Speaker
Description
With the widespread adoption of containers by various organizations and companies, Kubernetes (K8s), an open-source software dedicated to container management, has in recent years become de-facto the standard for the deployment and operation of applications focused on this technological solution. K8s offers several advantages: workload balancing, dynamic resource allocation, automated rollout and rollback, storage orchestration, management of sensitive information, self-healing, etc. Such a resilient infrastructure allows us, for example, to deploy authentication systems used in the WLCG world. Furthermore, the same infrastructure will be used in the future to provide services to the developer group. Obviously K8s has some limitations that can be supplanted by the easy integration with many external software.
Thanks to its flexibility and scalability features, K8s can be integrated with cloud native solutions such as Openstack, a modular cloud operating system capable to offer computing and storage management services according to the Infrastructure as a Service (IaaS) paradigm, deployed at INFN CNAF.
The inner complementary relationship between K8s and Openstack has pushed us to widely use this solution in our Cloud infrastructure. An interesting aspect of the integration between the two software, which we are investigating, is the possibility of exposing K8s services externally via a Load Balancer (LB), by making use of the Octavia service. Octavia is an open source, operator-scale load balancing solution designed to work with OpenStack. Octavia achieves load balancing services by overseeing a fleet of virtual machines, containers, or bare metal servers, referred to collectively as amphorae. These amphorae are dynamically deployed as needed, distinguishing Octavia from alternative load balancing solutions and making it particularly well-suited for cloud environments.
Using Octavia to publish a service externally will enable a sort of service resilience given by the adoption of a Master-Backup HAProxy.
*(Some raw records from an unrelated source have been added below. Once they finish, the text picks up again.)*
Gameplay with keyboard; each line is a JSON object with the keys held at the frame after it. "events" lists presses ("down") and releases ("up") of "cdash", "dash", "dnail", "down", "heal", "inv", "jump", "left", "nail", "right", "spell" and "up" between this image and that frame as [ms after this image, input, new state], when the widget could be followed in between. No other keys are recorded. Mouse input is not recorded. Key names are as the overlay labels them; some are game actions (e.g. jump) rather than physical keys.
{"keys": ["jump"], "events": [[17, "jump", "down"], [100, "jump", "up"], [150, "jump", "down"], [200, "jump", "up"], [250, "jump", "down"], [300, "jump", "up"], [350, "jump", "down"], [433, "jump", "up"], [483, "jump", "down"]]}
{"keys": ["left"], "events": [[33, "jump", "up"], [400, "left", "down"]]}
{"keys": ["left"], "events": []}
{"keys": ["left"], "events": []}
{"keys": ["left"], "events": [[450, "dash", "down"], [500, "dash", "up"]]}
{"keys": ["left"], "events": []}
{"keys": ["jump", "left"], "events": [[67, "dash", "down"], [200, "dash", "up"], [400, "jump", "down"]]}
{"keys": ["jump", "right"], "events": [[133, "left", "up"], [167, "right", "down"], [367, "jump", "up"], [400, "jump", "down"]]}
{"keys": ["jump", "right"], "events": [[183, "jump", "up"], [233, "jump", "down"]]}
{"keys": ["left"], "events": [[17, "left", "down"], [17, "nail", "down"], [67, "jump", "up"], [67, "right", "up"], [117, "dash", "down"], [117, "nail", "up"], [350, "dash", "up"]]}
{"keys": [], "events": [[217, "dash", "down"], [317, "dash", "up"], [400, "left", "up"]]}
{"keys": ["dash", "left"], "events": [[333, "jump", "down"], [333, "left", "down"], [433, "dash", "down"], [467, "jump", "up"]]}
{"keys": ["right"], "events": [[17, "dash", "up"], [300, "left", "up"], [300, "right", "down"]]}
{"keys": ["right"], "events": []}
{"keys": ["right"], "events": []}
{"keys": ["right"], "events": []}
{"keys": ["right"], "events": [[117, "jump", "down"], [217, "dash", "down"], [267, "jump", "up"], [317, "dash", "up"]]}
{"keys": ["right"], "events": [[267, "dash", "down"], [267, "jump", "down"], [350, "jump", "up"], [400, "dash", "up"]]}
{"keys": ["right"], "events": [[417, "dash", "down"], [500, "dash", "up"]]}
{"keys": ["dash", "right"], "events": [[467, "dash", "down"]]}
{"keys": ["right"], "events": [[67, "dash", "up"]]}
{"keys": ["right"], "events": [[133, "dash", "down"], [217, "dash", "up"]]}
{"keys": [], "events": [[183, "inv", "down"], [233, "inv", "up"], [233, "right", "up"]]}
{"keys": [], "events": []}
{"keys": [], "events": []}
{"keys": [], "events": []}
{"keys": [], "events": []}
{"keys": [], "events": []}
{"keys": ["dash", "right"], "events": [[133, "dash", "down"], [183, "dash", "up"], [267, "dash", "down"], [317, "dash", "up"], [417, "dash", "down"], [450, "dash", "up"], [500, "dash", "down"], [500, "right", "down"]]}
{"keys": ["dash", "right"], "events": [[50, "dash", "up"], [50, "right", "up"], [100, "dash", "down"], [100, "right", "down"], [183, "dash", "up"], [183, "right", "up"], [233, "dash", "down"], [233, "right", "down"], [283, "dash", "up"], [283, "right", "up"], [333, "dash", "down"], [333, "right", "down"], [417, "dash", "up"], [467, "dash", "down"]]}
In the event of a master downtime, the backup will assume the role of master, keeping external communication alive. The advantage of using the Octavia service is to limit the resources (e.g. FloatingIPs) used. Furthermore, delegating the creation of the LB, and therefore the VMs, to Octavia may allow us to speed up the process and avoid any human errors resulting from manual installation.
In the present work the deployment of the functionality is shown and performance of the whole system will be provided to prove the solidity of the adopted technological solutions.